I remember making notes for a recipe I cooked in a local home in Chennai a few years back. Hand written notes that frankly without measurements always made me wonder if I would ever get the recipe right! The recipe was narrated to me by Rashida Rehman. At the age of 68 she still cooked regularly for the family with as much love and enthusiasm when she started her job with them 18years ago. She never used any books and didn’t measure a thing. It was essentially dishes she inherited from her family. Instinctive cooking which yielded some of the most delicious curries I have ever tried. Asking her for quantities in that sense made me feel like I was committing the cardinal sin of precision! I took notes and just watched how she rustled up FIVE dishes while sat on a little stool chatting away, chopping, frying and simmering the dishes.

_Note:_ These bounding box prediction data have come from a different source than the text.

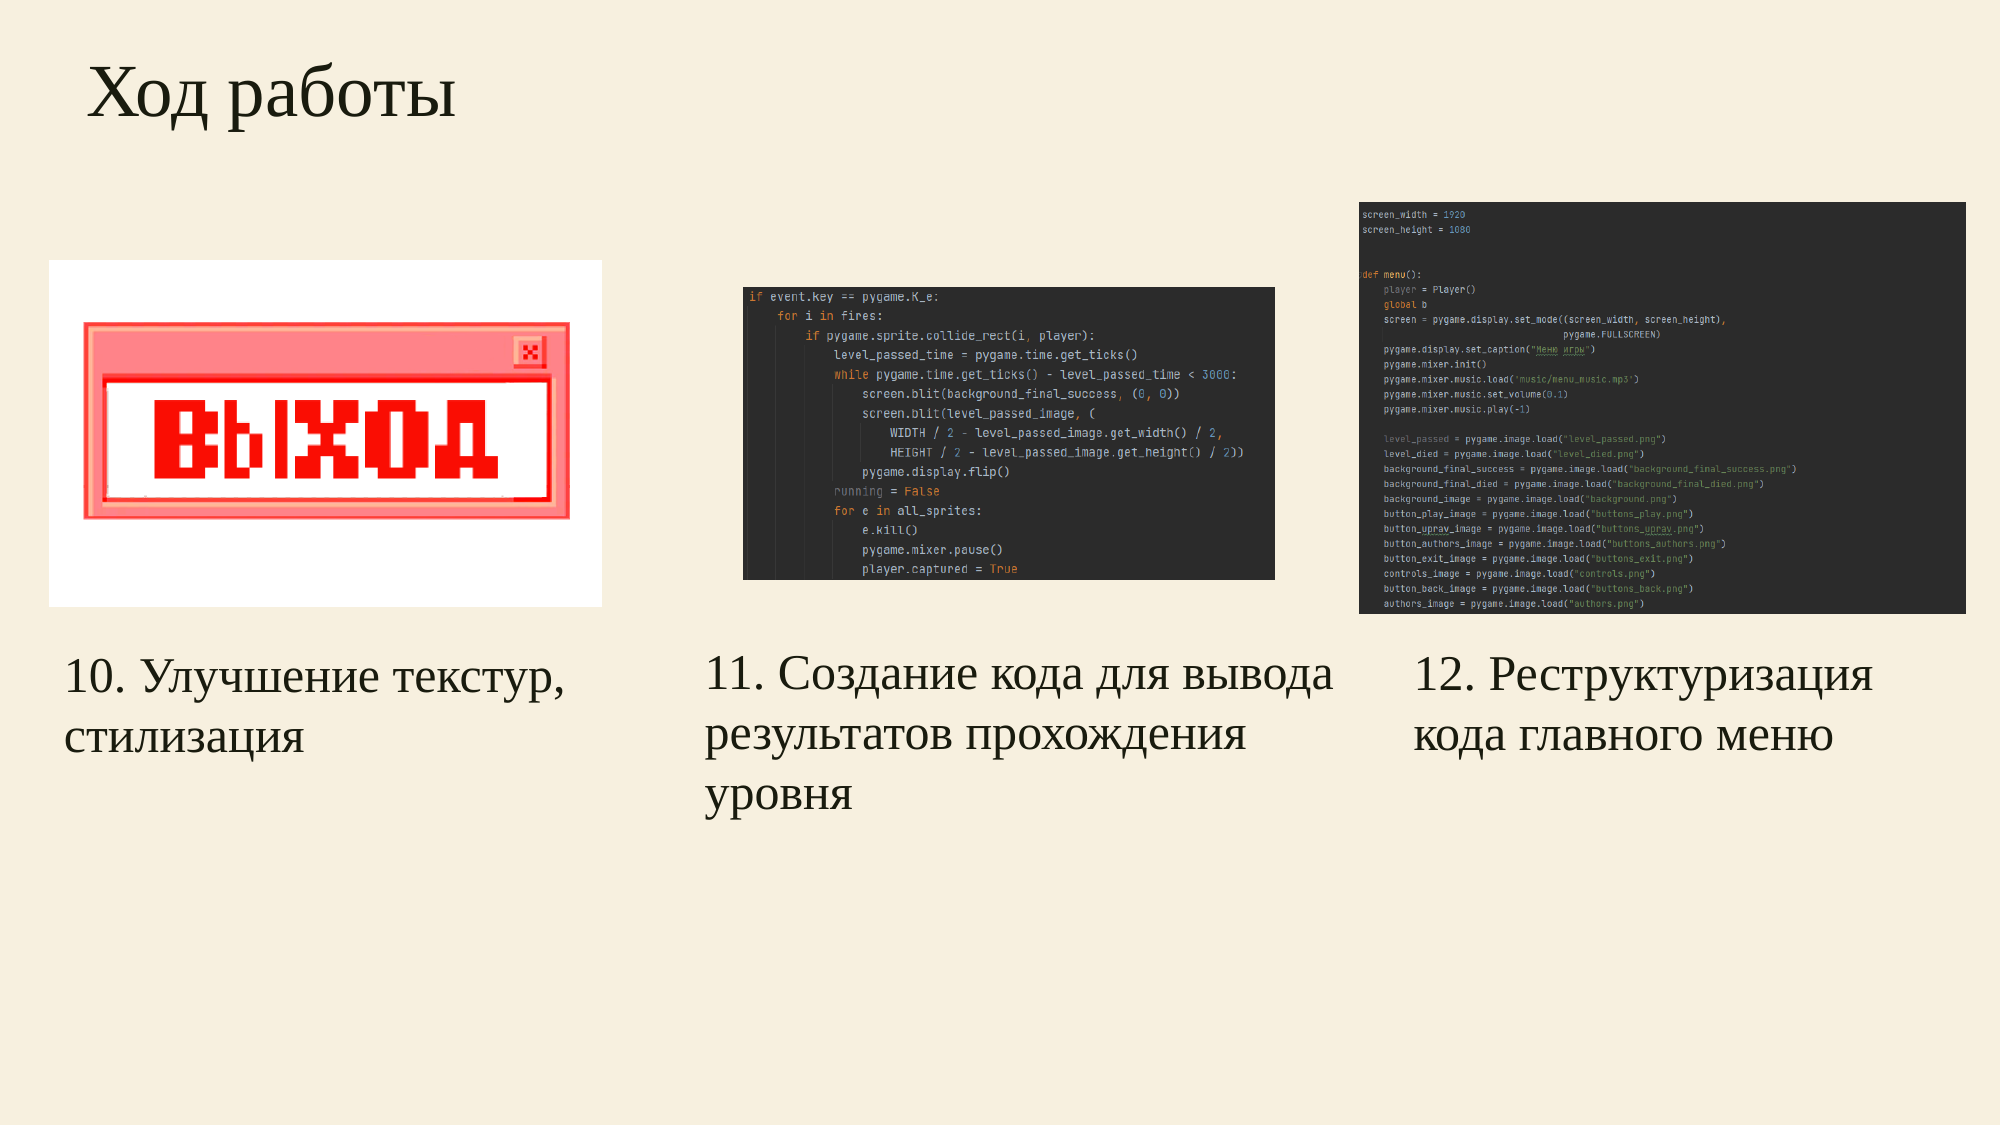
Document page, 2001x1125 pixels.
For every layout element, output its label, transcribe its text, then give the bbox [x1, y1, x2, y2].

text_box 10. Улучшение текстур, стилизация [49, 635, 683, 771]
text_box 12. Реструктуризация кода главного меню [1398, 632, 1966, 768]
picture [743, 287, 1275, 580]
picture [1359, 202, 1966, 614]
text_box 11. Создание кода для вывода результатов прохождения уровня [689, 631, 1392, 827]
picture [49, 259, 602, 607]
text_box Ход работы [71, 33, 472, 139]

She didn’t speak fluent Hindi so the family helped translate some of the methods and also anything I wanted to find out about. The meal itself was fairly simple yet had such a variety to it. On the side of the hob in a smaller pan she had a rich gravy simmering for a while, something that seemed like a rich tomato gravy. She said it was going to have eggs. For me anything with eggs and spices is a winner although it wasn’t a something I had tried before and was intrigued to find out more. Muttai Thokku (muttai meaning eggs) is made with a base of tomato rich gravy. The balance of tomato with a pinch of sugar and chilli powder is what really makes this dish a stellar addition to any meal. The gravy must be slow cooked and even though it takes some time the ingredients are fairly basic. Don’t be alarmed by the quantity of onion and tomato, it’s what gives the curry a thick luscious gravy that is perfect when mopped up with paratha. Needless to say Rashida’s meal was a feast for the eyes and the belly.
Muttai Thokku is simple to make at home although I do recommend eating it with flaky paratha or dosa.
Heat the oil in a heavy bottom sauce pan over medium heat. Add the dried chillies and half the curry leaves. Let them splutter for a few minutes and add the onions. Fry over a medium flame for 25-30 minutes and stir well making sure they don’t stick to the bottom of the pan.
Add the garlic paste and fry well for 1 minute. Add the tomatoes and continue to cook for 10 minutes. They will begin to soften and go slightly mushy. Add the sugar along with the tomato puree and stir well frying for 2 minutes.
Add the powdered spices and fry for 2 minutes. Now add the water and bring to a boil, simmer for 25 minutes stirring half way through the cooking process. Season to taste and add the eggs. Continue to simmer for 5 minutes. Garnish with coriander and remaining curry leaves and serve with paratha or rice.